P G Tait at the R&A Clubhouse
The Royal and Ancient (R&A) is the famous golf club in St Andrews, Scotland. It is situated behind the 1st tee and 18th green of the Old Course. P G Tait was a member of the R&A as was his son, the famous golfer Freddie Tait. P G Tait was proposed for membership by the Principal of the University of St Andrews. Cargill Gilston Knott wrote the book Life and Scientific Work of Peter Guthrie Tait (Cambridge University Press, Cambridge, 1911). The book contains the article Tait at St Andrews by J L Low. We quote from this article:
Returning with the Professor to the clubhouse, we notice that the golfers freely greet him, as he quietly retires to his accustomed seat, or finds a companion for an afternoon game at billiards. In this community, full of cosmopolitan elements, the great man walked humbly and was accessible to everyone. On a doubtful morning no one started for a round without asking him if an umbrella should form part of the caddie's burden; and his opinion was always backed against the barometer.

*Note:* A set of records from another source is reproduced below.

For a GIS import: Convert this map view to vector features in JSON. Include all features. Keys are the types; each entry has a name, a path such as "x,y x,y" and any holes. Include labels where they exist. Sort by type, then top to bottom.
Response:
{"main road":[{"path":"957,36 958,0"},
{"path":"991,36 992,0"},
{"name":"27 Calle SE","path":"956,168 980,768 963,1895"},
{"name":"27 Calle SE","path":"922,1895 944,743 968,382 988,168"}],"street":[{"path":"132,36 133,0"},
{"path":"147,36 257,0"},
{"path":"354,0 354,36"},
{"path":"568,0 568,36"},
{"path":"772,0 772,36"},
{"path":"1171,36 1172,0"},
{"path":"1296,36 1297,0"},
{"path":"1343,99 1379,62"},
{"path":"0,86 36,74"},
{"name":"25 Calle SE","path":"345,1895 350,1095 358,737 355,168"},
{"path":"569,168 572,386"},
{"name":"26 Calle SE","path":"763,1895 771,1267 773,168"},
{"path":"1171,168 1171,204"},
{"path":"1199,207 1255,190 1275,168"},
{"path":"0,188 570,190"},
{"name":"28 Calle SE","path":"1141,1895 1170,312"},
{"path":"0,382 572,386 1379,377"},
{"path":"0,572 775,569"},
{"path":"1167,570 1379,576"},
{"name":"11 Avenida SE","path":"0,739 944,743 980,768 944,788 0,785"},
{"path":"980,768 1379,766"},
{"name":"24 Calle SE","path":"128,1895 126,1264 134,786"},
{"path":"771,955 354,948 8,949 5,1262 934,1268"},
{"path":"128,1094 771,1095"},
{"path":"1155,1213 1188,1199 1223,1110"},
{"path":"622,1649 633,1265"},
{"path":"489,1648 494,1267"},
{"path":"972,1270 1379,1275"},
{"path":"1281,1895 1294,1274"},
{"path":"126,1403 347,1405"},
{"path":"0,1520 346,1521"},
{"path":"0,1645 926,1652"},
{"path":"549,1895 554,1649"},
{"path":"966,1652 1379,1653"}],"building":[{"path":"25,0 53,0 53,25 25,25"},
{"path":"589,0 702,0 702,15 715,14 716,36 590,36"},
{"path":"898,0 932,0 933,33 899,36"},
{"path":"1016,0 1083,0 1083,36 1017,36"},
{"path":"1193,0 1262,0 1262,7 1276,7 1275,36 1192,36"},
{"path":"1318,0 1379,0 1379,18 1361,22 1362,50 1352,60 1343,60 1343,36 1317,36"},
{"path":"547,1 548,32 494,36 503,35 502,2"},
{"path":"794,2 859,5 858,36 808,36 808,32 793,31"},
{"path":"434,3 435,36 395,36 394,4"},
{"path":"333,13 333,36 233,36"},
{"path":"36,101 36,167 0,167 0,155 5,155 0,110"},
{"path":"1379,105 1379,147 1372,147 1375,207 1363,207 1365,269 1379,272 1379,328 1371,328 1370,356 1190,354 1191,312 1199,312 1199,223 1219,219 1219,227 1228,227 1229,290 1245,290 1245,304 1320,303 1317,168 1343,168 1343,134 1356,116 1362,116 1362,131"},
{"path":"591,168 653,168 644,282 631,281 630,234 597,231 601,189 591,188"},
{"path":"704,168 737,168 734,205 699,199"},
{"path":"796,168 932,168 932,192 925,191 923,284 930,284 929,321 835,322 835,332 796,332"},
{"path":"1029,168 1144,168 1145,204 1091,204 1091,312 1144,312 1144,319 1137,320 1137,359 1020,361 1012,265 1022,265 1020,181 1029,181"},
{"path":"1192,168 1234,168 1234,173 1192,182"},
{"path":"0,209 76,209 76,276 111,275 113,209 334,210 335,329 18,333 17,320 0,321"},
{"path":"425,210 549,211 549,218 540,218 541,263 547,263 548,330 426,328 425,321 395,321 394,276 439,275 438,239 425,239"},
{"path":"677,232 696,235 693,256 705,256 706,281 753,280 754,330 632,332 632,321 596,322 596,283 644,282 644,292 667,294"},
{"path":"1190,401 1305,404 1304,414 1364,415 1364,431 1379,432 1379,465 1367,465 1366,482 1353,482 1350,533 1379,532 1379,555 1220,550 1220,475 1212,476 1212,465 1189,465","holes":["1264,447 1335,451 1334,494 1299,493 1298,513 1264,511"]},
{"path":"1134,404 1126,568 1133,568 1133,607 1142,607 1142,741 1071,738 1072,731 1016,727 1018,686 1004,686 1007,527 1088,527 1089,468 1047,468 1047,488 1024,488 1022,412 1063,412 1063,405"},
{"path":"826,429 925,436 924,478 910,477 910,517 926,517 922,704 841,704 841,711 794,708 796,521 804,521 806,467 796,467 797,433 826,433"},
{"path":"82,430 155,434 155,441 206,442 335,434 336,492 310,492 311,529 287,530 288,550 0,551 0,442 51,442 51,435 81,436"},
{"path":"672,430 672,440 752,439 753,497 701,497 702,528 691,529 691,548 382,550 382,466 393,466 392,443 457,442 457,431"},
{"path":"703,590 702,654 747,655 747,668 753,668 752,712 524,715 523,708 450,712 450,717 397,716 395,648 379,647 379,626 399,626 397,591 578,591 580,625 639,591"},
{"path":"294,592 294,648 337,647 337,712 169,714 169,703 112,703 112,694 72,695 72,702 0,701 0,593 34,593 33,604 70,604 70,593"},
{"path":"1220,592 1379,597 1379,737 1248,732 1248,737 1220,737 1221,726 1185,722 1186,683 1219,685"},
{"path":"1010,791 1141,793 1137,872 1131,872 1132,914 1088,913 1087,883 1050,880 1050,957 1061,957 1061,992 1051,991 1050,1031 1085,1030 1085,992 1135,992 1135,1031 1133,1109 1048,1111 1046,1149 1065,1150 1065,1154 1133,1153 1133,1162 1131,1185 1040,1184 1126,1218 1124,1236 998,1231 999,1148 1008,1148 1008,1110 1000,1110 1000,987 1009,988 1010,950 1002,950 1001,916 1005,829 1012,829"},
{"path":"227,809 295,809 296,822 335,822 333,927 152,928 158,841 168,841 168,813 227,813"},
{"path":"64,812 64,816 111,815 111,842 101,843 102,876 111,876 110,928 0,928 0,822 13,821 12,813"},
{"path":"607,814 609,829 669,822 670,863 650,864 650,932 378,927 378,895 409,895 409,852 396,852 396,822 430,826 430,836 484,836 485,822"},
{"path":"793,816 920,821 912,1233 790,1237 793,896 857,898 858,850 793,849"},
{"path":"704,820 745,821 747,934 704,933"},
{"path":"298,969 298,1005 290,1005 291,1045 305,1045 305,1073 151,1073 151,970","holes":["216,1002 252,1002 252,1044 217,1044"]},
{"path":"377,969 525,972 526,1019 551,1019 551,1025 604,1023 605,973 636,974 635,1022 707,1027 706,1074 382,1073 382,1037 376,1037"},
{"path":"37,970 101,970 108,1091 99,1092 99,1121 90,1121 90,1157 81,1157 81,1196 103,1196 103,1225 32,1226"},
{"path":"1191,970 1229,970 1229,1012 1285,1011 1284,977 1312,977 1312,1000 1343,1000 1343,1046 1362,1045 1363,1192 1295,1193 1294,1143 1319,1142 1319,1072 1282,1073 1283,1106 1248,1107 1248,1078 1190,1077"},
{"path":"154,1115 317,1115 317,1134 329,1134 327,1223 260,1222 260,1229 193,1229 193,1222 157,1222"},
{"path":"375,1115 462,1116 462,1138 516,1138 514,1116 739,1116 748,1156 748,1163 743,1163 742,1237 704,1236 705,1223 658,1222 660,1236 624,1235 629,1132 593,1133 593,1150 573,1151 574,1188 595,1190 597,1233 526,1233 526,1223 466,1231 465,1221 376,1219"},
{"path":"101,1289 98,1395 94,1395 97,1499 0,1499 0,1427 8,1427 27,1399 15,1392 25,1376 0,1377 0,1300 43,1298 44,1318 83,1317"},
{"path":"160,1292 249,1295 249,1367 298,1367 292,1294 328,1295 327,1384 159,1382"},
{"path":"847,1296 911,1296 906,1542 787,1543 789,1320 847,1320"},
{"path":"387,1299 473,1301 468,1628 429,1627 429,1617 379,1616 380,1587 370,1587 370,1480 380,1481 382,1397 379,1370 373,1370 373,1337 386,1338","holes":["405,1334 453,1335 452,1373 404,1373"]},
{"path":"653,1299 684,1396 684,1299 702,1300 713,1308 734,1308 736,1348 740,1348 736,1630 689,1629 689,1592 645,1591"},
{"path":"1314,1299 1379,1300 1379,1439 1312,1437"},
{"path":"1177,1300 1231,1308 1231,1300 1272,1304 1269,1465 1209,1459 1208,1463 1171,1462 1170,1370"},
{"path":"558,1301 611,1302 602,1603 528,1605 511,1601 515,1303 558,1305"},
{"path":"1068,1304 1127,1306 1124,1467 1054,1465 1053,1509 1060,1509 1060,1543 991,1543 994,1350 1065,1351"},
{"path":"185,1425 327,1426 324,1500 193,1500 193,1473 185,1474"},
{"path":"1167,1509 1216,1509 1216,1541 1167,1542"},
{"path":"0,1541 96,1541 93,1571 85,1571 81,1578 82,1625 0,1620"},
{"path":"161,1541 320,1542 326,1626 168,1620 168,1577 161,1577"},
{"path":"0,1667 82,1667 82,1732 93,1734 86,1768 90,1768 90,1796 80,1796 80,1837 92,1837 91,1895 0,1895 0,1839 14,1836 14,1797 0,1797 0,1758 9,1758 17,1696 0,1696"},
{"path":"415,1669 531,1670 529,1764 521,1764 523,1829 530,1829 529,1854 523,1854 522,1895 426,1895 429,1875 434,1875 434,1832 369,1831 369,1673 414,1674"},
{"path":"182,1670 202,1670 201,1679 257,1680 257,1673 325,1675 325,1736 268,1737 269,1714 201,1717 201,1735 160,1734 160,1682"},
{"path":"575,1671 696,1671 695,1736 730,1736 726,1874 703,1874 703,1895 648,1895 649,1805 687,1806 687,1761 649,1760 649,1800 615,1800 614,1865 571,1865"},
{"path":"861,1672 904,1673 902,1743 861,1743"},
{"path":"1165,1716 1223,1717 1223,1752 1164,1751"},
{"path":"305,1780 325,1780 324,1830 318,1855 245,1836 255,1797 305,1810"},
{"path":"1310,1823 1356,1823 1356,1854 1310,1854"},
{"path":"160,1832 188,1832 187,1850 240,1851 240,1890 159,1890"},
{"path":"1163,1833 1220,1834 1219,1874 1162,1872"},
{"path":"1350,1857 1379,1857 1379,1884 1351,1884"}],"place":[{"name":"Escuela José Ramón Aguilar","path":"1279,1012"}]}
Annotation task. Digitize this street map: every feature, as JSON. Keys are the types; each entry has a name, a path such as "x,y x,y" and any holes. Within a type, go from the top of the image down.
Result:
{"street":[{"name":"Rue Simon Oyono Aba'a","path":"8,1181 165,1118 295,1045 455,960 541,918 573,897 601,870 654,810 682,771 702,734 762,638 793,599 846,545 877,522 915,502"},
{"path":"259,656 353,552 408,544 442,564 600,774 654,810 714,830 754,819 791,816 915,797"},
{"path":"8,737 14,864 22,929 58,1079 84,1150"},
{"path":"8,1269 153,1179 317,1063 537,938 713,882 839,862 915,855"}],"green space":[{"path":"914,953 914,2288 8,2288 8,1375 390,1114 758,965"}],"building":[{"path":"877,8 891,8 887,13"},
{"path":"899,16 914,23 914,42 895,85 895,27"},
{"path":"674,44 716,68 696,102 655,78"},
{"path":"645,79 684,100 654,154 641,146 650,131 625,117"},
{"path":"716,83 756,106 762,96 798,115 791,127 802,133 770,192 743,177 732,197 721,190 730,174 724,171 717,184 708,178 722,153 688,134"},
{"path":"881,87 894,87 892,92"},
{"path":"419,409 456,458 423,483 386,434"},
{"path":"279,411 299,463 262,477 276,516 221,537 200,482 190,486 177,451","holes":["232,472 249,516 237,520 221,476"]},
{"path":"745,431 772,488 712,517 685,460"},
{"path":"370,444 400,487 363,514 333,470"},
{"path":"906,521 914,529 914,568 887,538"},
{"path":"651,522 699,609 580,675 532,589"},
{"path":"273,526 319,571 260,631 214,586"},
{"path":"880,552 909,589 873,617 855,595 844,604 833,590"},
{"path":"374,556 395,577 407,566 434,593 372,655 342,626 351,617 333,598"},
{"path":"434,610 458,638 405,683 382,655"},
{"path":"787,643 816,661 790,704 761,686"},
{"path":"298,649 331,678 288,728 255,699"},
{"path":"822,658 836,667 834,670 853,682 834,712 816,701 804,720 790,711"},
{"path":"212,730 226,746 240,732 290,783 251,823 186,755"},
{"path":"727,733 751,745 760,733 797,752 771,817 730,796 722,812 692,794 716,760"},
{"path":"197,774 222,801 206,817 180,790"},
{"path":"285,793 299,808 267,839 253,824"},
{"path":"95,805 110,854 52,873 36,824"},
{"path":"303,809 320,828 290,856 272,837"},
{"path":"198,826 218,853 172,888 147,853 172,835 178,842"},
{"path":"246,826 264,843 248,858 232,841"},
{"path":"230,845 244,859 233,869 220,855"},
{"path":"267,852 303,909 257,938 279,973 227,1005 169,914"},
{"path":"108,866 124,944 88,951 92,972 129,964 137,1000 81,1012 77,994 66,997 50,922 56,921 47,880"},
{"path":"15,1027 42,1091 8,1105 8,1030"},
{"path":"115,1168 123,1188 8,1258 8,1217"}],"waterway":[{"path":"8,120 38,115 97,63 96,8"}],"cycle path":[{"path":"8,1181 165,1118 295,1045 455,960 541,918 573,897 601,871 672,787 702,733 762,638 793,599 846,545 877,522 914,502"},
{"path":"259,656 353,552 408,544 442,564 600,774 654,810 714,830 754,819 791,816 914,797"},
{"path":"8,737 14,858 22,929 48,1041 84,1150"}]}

The Professor seldom addressed anyone, but of all the notables he was the most easy of approach. No topic of conversation was foreign to his interest; and the more remote the subject from the beat of his scientific enquiries the more were we astonished by the intimate manner in which he threw himself into the discussion. On politics he held tremendous views; and his eye glistened as he read a slasher in the 'Saturday Review'.
In his Edinburgh home he was not a club man, and I believe he refused to join in any way in club life; but in his holiday time he loved to mingle with the golfers, and enjoyed greatly his billiards. Although not a great player, his intimate knowledge of angles gave him a fine field for amusement and experiment as he tried almost impossible cannons. To an opponent who had indulged in a very forceful game, I remember him remarking that the play had seemed to be a combination of bagatelle and racquets. But these hours in the billiard room were for him, especially in later days, sources of splendid recreation.
Many great men have been drawn to St Andrews, and have gone in and out of the Royal and Ancient Club; but probably no man so great has ever come so closely in touch with its members. We knew that he knew the mysteries which our minds could not grasp; but the man as he walked among us put himself, almost with diffidence, on our level and invited our opinion. We, who had not been his pupils, were thus able to guess the cause of that power and fascination which he had exercised over generations of Edinburgh students.